[Provided information Boundary: Start]
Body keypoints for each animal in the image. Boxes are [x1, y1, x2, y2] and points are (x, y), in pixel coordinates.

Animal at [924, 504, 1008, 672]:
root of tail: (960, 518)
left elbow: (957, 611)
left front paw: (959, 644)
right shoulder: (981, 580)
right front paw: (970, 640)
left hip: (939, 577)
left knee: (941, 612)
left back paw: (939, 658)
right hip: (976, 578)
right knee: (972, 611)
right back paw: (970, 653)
[Provided information Boundary: End]
[Provided information Boundary: Start]
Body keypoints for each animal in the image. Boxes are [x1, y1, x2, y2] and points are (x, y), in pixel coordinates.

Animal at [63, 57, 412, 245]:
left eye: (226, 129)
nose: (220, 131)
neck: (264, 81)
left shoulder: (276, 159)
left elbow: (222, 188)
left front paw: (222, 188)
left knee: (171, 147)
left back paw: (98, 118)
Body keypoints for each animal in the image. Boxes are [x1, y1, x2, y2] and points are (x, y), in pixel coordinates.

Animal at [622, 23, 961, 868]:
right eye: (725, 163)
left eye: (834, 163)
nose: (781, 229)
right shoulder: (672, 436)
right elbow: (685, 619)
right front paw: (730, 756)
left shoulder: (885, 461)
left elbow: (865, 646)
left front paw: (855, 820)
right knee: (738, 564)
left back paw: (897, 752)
[Provided information Boundary: End]
■ **Task to carry out**
Find "back" in the data above. Report each line where it appears.

■ **Response to the exercise**
left back paw: (939, 658)
right back paw: (970, 653)
left back paw: (98, 118)
left back paw: (897, 752)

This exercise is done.